Approaches of this kind have a number of limitations. First, autonomous computing is continuously advancing in research and practice. Although our modeling language can account for a broad variety of requirements from the IoT and of current CPS, it may not yet be complete and it may demand periodic updates to ensure it is still current and applicable. Second, we must conduct more use cases to validate the suitability of our notation. Third, we must research whether our construct of an agent can be integrated with existing modeling languages and standards such as UML and BPMN to represent autonomy of agents in the IoT. In addition, larger and randomized quantitative analyses are necessary to assess the degree to which our modeling language is accepted by users. Recker et al. (2010) provide a baseline for the evaluation of conceptual models, which could be adapted.

Future research potentials especially result from the specification of autonomy interaction patterns between human and artificial agents according to the autonomy levels introduced.

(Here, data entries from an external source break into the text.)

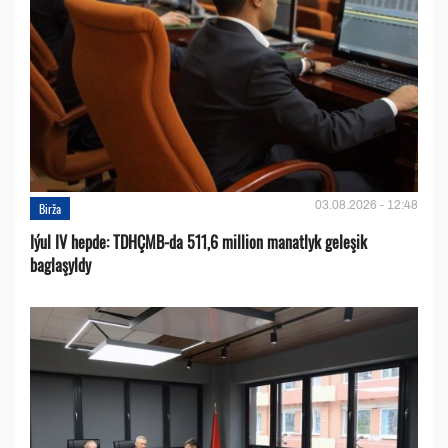
03.08.2026 - 12:48
Birža
Iýul IV hepde: TDHÇMB-da 511,6 million manatlyk geleşik
baglaşyldy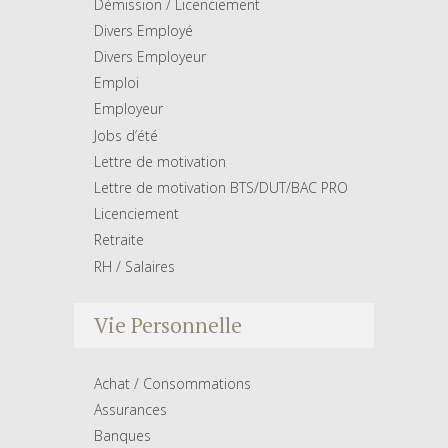
Démission / Licenciement
Divers Employé
Divers Employeur
Emploi
Employeur
Jobs d’été
Lettre de motivation
Lettre de motivation BTS/DUT/BAC PRO
Licenciement
Retraite
RH / Salaires
Vie Personnelle
Achat / Consommations
Assurances
Banques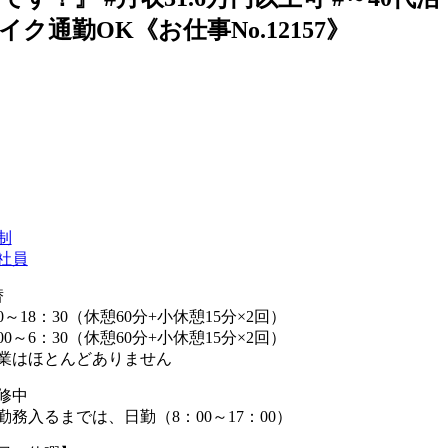
イク通勤OK《お仕事No.12157》
制
社員
替
0～18：30（休憩60分+小休憩15分×2回）
00～6：30（休憩60分+小休憩15分×2回）
業はほとんどありません
修中
勤務入るまでは、日勤（8：00～17：00）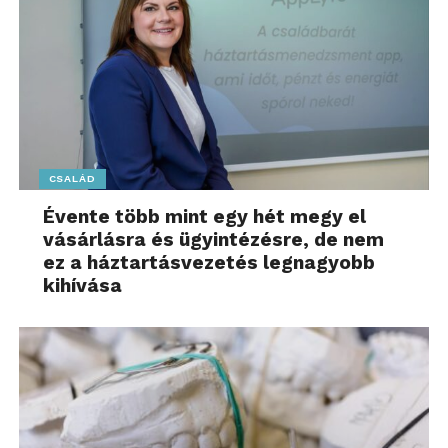
CSALÁD
Évente több mint egy hét megy el
vásárlásra és ügyintézésre, de nem
ez a háztartásvezetés legnagyobb
kihívása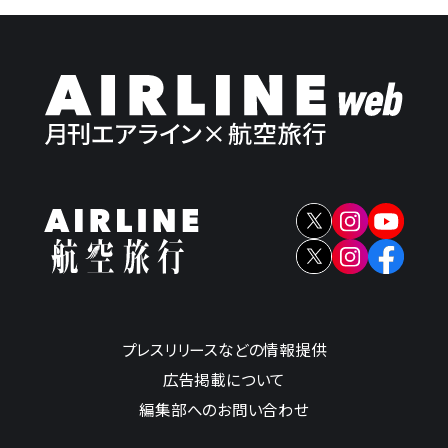
プレスリリースなどの情報提供
広告掲載について
編集部へのお問い合わせ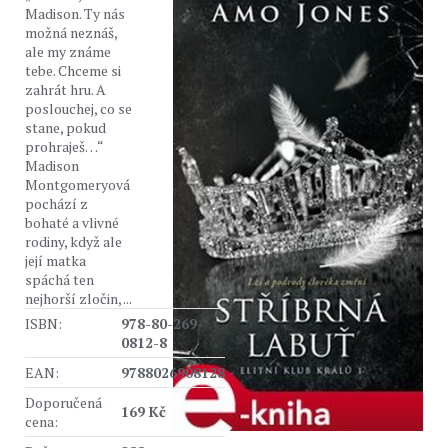
Madison. Ty nás
možná neznáš,
ale my známe
tebe. Chceme si
zahrát hru. A
poslouchej, co se
stane, pokud
prohraješ…“
Madison
Montgomeryová
pochází z
bohaté a vlivné
rodiny, když ale
její matka
spáchá ten
nejhorší zločin, ...
ISBN:
978-80-269-
0812-8
EAN:
9788026908128
Doporučená
169 Kč
cena: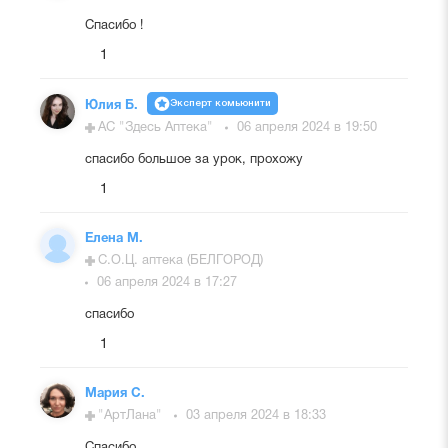
Спасибо !
1
Эксперт комьюнити
Юлия Б.
АС "Здесь Аптека"
06 апреля 2024 в 19:50
спасибо большое за урок, прохожу
1
Елена М.
С.О.Ц. аптека (БЕЛГОРОД)
06 апреля 2024 в 17:27
спасибо
1
Мария С.
"АртЛана"
03 апреля 2024 в 18:33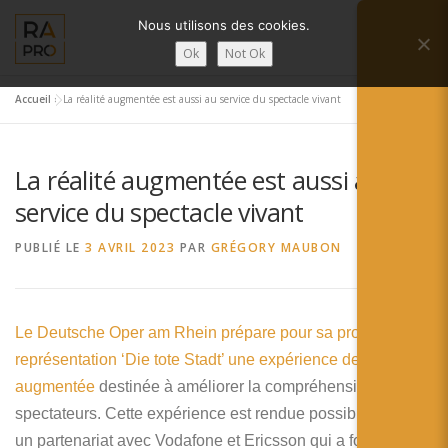
Aller
Nous utilisons des cookies.
au
Menu
contenu
Ok
Not Ok
Accueil
»
La réalité augmentée est aussi au service du spectacle vivant
LA RÉALITÉ AUGMENTÉE ?
RA’PRO
La réalité augmentée est aussi au
SERVICES RA’PRO
ACTUALITÉ DE LA RA
service du spectacle vivant
PUBLIÉ LE
3 AVRIL 2023
PAR
GRÉGORY MAUBON
CONTACTS
FRANÇAIS
English
Le Deutsche Oper am Rhein prépare pour sa prochain
représentation ‘Die tote Stadt’ une expérience de réalité
Français
augmentée
destinée à améliorer la compréhension des
Deutsch
spectateurs. Cette expérience est rendue possible grâce à
un partenariat avec Vodafone et Ericsson qui a fourni des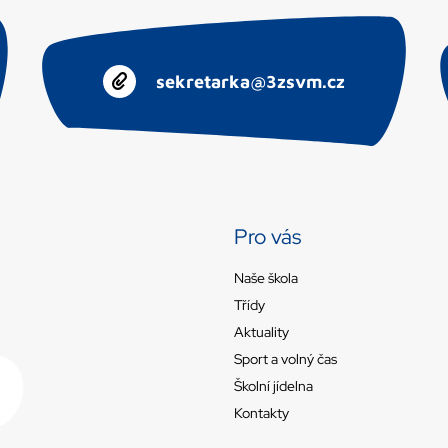
sekretarka@3zsvm.cz
Pro vás
Naše škola
Třídy
Aktuality
Sport a volný čas
Školní jídelna
Kontakty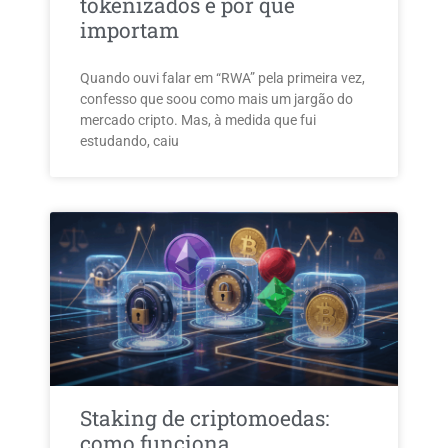
tokenizados e por que
importam
Quando ouvi falar em “RWA” pela primeira vez,
confesso que soou como mais um jargão do
mercado cripto. Mas, à medida que fui
estudando, caiu
Staking de criptomoedas:
como funciona,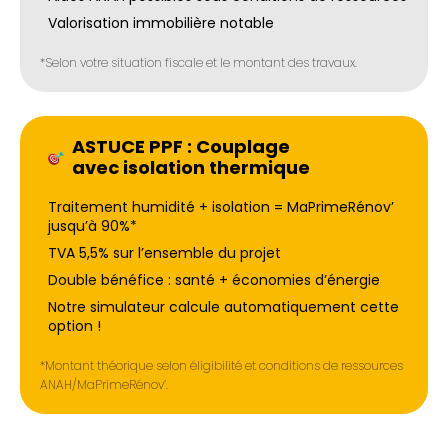
Valorisation immobilière notable
*Selon votre situation fiscale et le montant des travaux.
ASTUCE PPF : Couplage
avec isolation thermique
Traitement humidité + isolation = MaPrimeRénov’
jusqu’à 90%*
TVA 5,5% sur l’ensemble du projet
Double bénéfice : santé + économies d’énergie
Notre simulateur calcule automatiquement cette
option !
*Montant théorique selon éligibilité et conditions de ressources
ANAH/MaPrimeRénov’.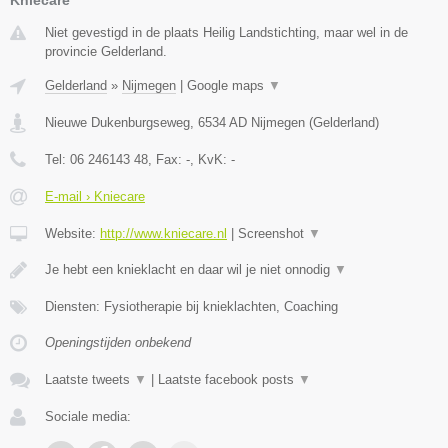
Niet gevestigd in de plaats Heilig Landstichting, maar wel in de
provincie Gelderland.
Gelderland
»
Nijmegen
|
Google maps
▼
Nieuwe Dukenburgseweg
,
6534 AD
Nijmegen
(
Gelderland
)
Tel:
06 246143 48
, Fax:
-
, KvK:
-
E-mail › Kniecare
Website:
http://www.kniecare.nl
|
Screenshot
▼
Je hebt een knieklacht en daar wil je niet onnodig
▼
Diensten: Fysiotherapie bij knieklachten, Coaching
Openingstijden onbekend
Laatste tweets
▼
|
Laatste facebook posts
▼
Sociale media: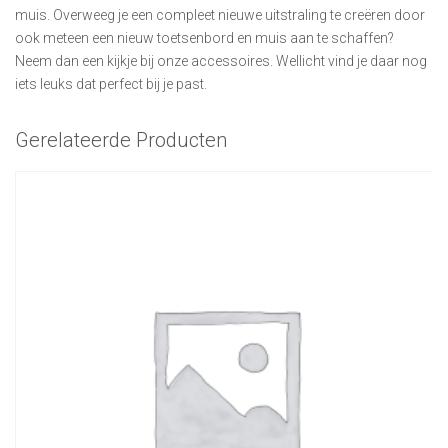
muis. Overweeg je een compleet nieuwe uitstraling te creëren door
ook meteen een nieuw toetsenbord en muis aan te schaffen?
Neem dan een kijkje bij onze accessoires. Wellicht vind je daar nog
iets leuks dat perfect bij je past.
Gerelateerde Producten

A modeling language also needs to be operationalized. Hence, we plan to develop a graphical modeling tool that supports the modeling process and increases the economic efficiency of our language. The advantages of the model-driven architecture deem that we research options to derive executable code or code skeletons from our conceptual models to further improve the economic efficiency of the implementation process. Ultimately, the model and notation could be extended to incorporate a more detailed security model incorporating enhanced aspects of privacy, safety, and trustworthiness. For example, interaction could be distinguished into at least anonymous, pseudonymized, and open. Trust is a wider issue that could be tackled in a distributed, possibly blockchain-based approach. If multiple agents report reliable and conforming behavior, agents should be considered more trustworthy.